Problems to work on
- 1) According to the surveillance reform text, what did the Glass-Steagall Act of 1933 separate?
- 2) Please condense the paragraph in the surveillance reform text that begins "In spying, we developed" into a short list that keeps its main facts.

Source extract
------
Third, we must demand simple laws featuring bright lines and clear performance criteria. Rules that are simple and clear can be easily and readily monitored by any interested citizen or group of citizens. An example from finance was the Glass-Steagall Act of 1933 that separated investment banking from commercial banking. If you were in one business, you could not be in the other. Full stop. It was simple to state and simple to regulate (the lines only became grey after the banks induced the Federal Reserve to make them grey, but that is another story).

In spying, we developed equally simple rules after the Church Committee hearings of the 1970s. NSA and CIA could conduct their activities overseas, but not in the United States. Americans could not be investigated without a warrant from an independent judge (although the secrecy granted to the FISA court and its opinions must be wholly and radically rethought). Again, we want simple laws that are easy to monitor and thereby difficult to elide or evade.

Fourth, we must be ever mindful that the intelligence agencies being subjected to reform will not like it and can be expected to put up a powerful and unceasing resistance. The reason is simple.  As with the equally pathetic “War on Drugs,” there is a massive amount of easy money to be “earned” in the course of spying upon one’s fellow Americans.  Moreover, it is a line of work where one is primarily rewarded for who one knows, not what one knows. What this means is that meaningful reform will undermine comfortable and highly lucrative careers in the “Making Us Safe” business.  With so much at stake we should anticipate vigorous resistance, not limited to highly damaging smear campaigns against any persons or groups pushing for meaningful reform. Also, in the event that binding rules are passed, the leadership of these agencies will almost immediately begin reaching out to their political allies, and especially to their contractors, to have any substantive rules repealed, “reinterpreted” (a task that now appears to be a specialty of the Office of Legal Council), or reworked.  Happily, while blocking the ability of these agencies and their allies to unravel reforms may be difficult, it is not impossible. But, success requires that we be pro-active.

The place to begin is by significantly, and I do mean significantly, reducing the resources available to these agencies. This immediately shrinks the size of the prizes to be gained and thereby the interest in going after them. And let us be clear, these agencies are effectively the “anchor firms” of enormous private sector industries with substantial political reach. Any reform that fails to reduce the bloated budgets of these behemoths will not stick for long. As speed is of the essence, the process of cutting back should resemble the manner with which one deals with a massively overgrown hedge. Begin by hacking back the overgrowth with large indiscriminate swings. Only after the bulk of the trimming is accomplished should one return to the task with an eye to shaping its appearance. So, for example, cutting NSA’s budget by 33% the first year, followed by another 10% over each of the next three years would be a great start. Again, the point of such cuts is to substantially reduce the political power of these agencies and the innumerable contractors who feed at the trough of their porcine budgets. Half measures will be insufficient if we are to get the genie back in the bottle. I should add that publishing the actual budgets of these agencies is essential. Despite the shrill claims that will undoubtedly be made to such a suggestion, publishing these budgets will in no way or manner put the public at risk. Why? Because in this world of doubt and uncertainty one of the few things about which we can be sure is that the Chinese, Russians, Israelis, and all major European powers already know just how much money each of these agencies have been allocated. Only American citizens remain in the dark.
------
Given information
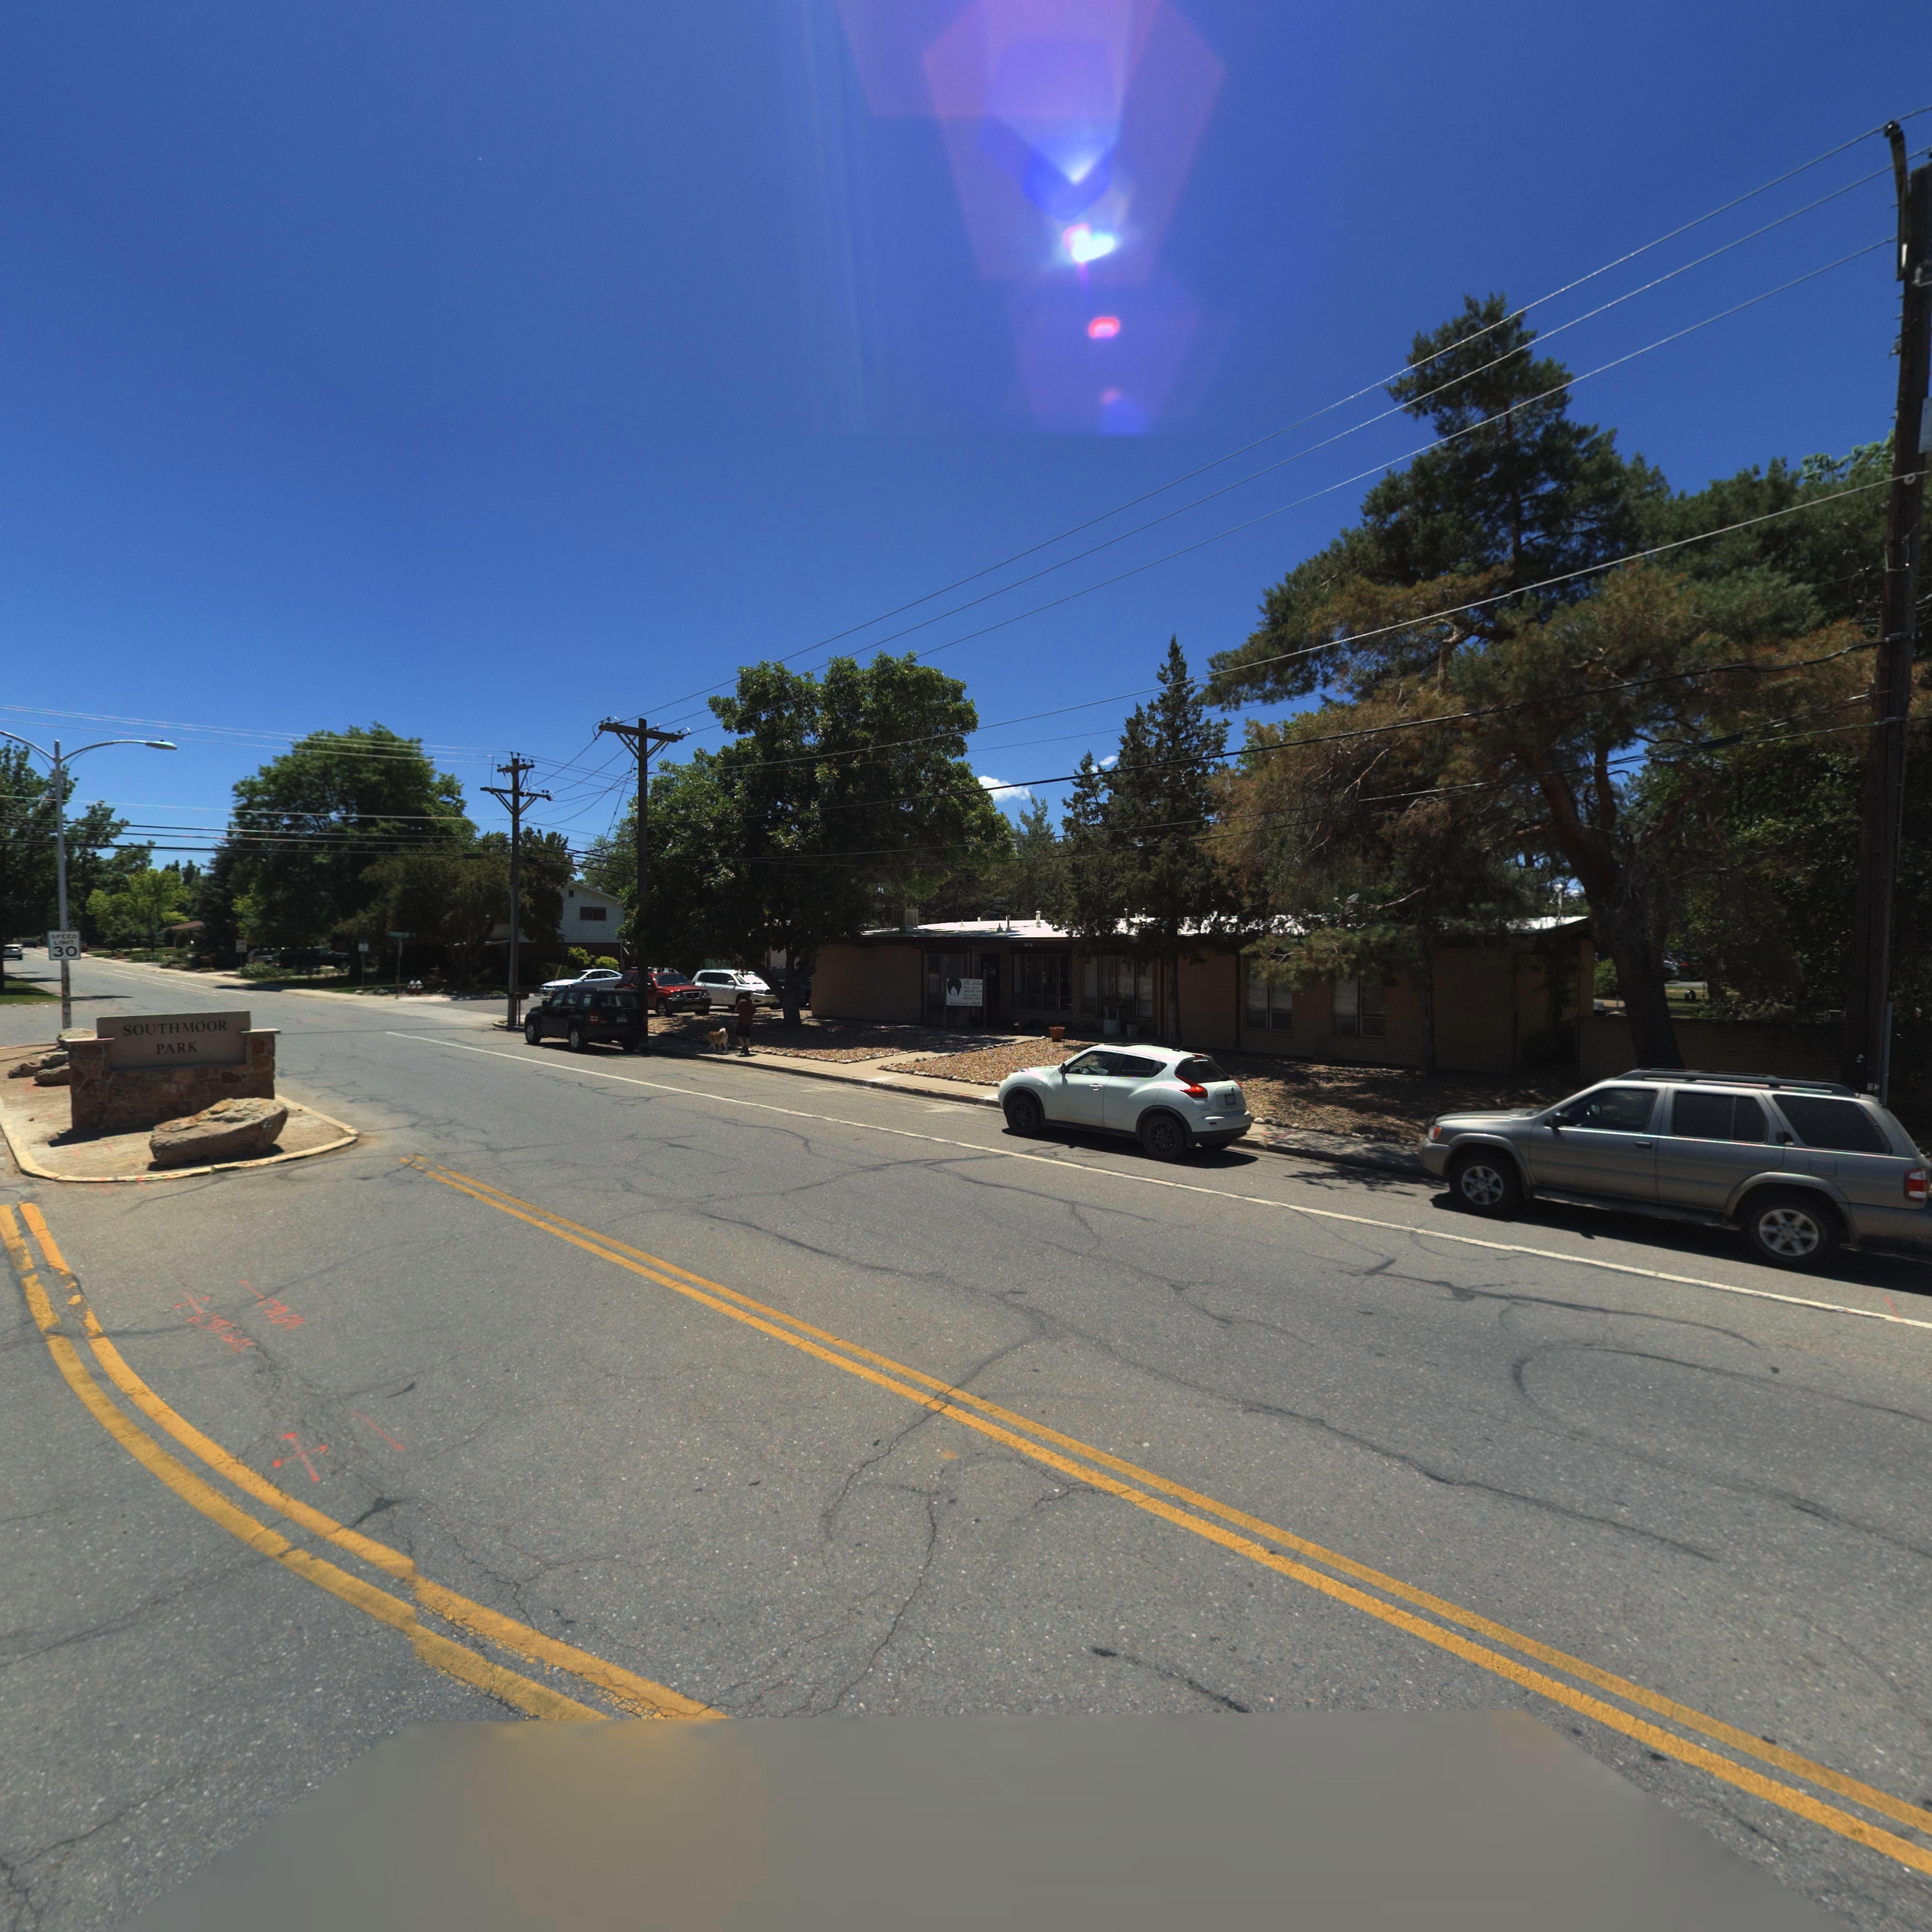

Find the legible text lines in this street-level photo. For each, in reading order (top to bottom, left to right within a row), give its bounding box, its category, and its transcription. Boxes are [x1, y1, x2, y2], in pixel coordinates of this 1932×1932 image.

[963, 980, 982, 985] BusinessName: KC S*l**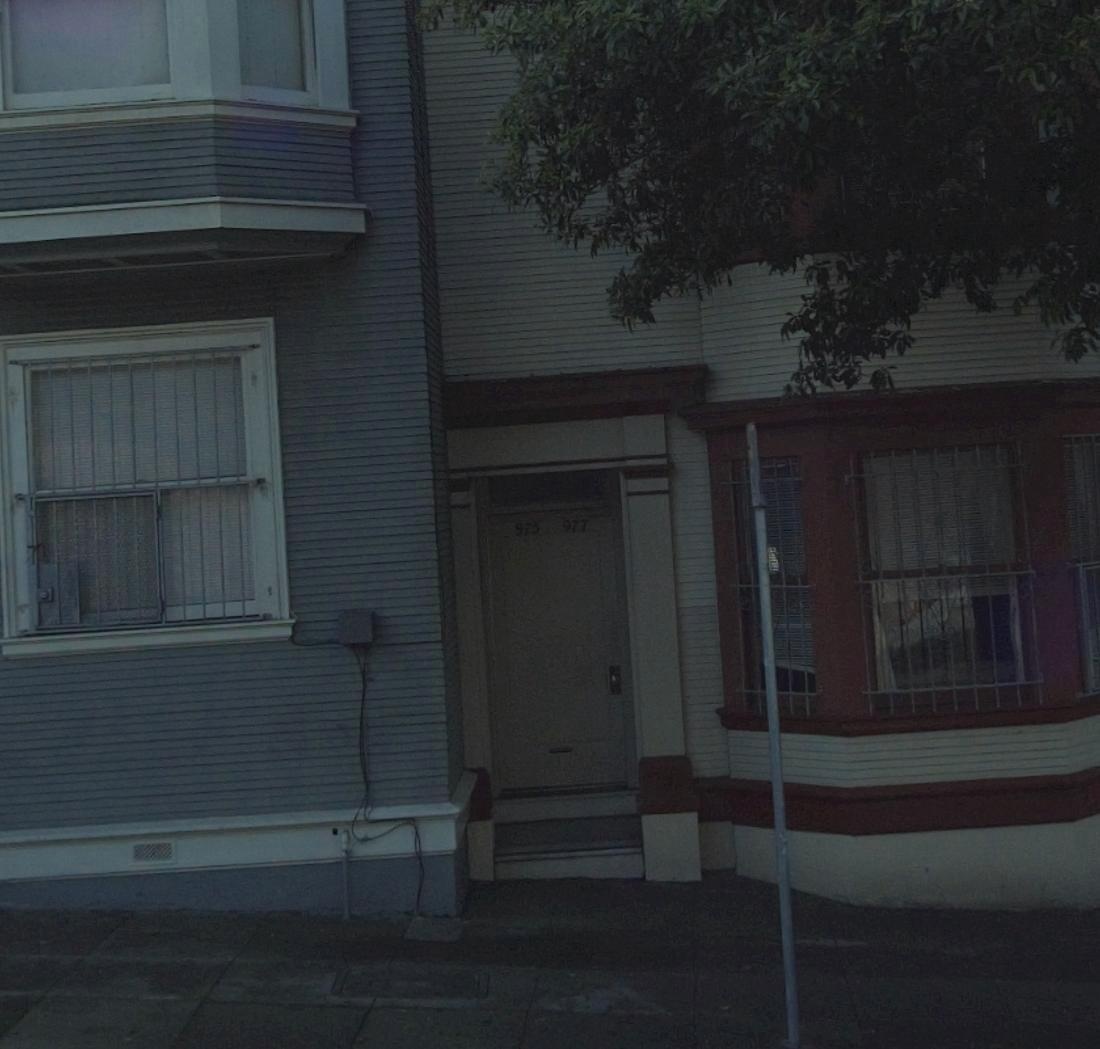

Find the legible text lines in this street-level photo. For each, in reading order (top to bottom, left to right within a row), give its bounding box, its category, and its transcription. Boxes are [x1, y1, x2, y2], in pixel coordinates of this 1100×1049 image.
------
Answers to the exercises
- 1) It separated investment banking from commercial banking.

- 2)
- Simple spying rules followed the Church Committee hearings of the 1970s.
- The NSA and CIA could operate overseas but not in the United States.
- Investigating Americans required a warrant from an independent judge, though the secrecy of the FISA court and its opinions must be radically rethought.
- The goal is simple laws that are easy to monitor and therefore hard to evade.